The resultant image, R(x,y,z), is calculated as:

$$R(x,y,z)=\sum_{i=0}^{30}\sum_{j=0}^{30}\sum_{k=0}^{30} N(x+i,y+j,z+k)\times F(i,j,k)$$ (4)

Finally, for those pixels in the resultant image which were originally assigned to be the phase(s) of interest (cement in this first case), a threshold operation is performed to create the appropriate volume fractions of the two phases. For example, if a cement pixel of interest has an R-value above a critical threshold, it is reassigned to be the aluminate phase. If not, it is assigned to be the silicate phase. The critical threshold is determined such that after the threshold operation, the fraction of pixels which have been reassigned will correspond to the desired volume fraction for the reassigned phase.

After this algorithm is executed to separate the cement (non gypsum) particles into silicates and aluminates, the appropriate volume fractions of these two "phases" exist in the generated three-dimensional image. However, it remains to match the surface area fractions as well. To do this, a pixel rearrangement algorithm, based on analysis of local 3-D curvature [21,22] is employed. The local curvature is simply defined to be proportional to the fraction of pixels in some local neighborhood (e.g., a 3 x 3 x 3 box or sphere) which are assigned to be porosity. Here, pixels of one solid phase located at high curvature sites are exchanged with pixels of the other solid phase located at low curvature sites. This changes the fraction of each phase in contact with the pore space so that the surface area fractions of each phase can be made to match the perimeter fractions present in the original two-dimensional SEM image.

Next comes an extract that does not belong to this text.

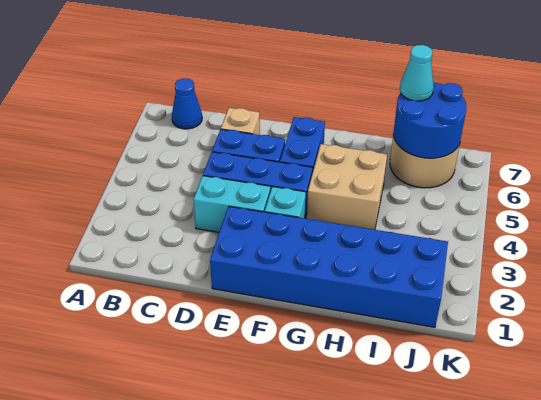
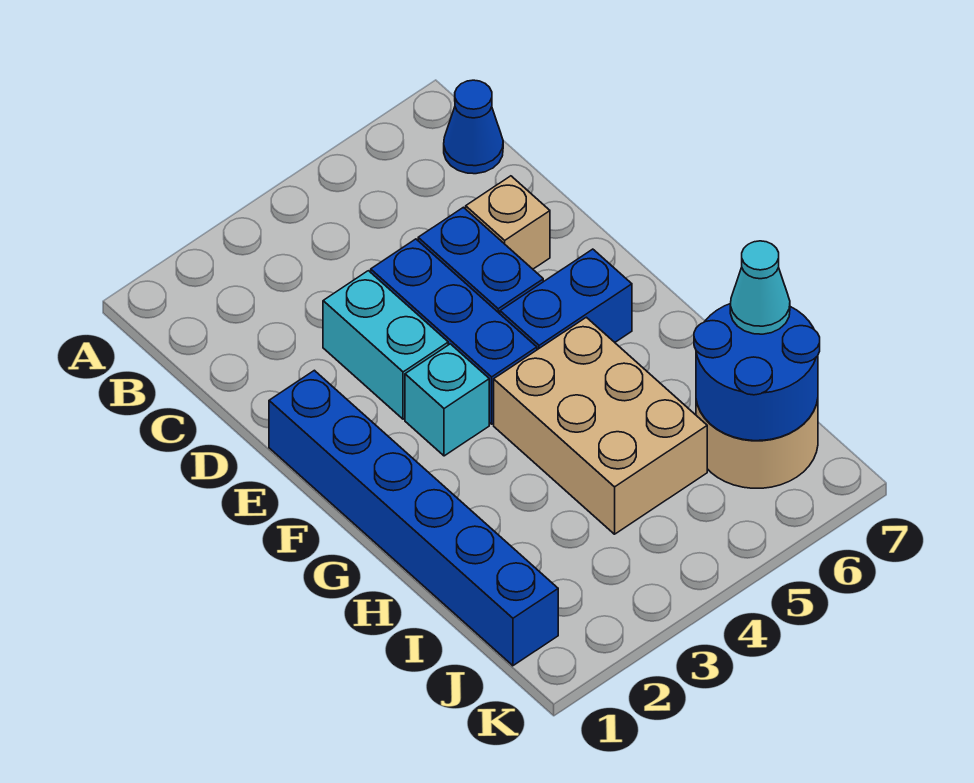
blue brick E1:J2 level 1 -> blue brick E1:J1 level 1
tan brick G4:H5 level 1 -> tan brick G4:I5 level 1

Once this phase separation is accomplished for converting the "cement " into the silicates and aluminates, the algorithms are executed on the developing 3-D image two more times. The silicates are further segmented into C₃S and C₂S, while the aluminates are further divided into C₃A and C₄AF. Figure 5 shows a portion of an initial generated 3-D microstructure for Cement 116 at a w/c ratio of 0.4.

 

Figure 5: Portion of initial 3-D image of Cement 116 with w/c=0.4. Phases from brightest to darkest are: C₃A, gypsum, C₄AF, C₃S, C₂S, and porosity.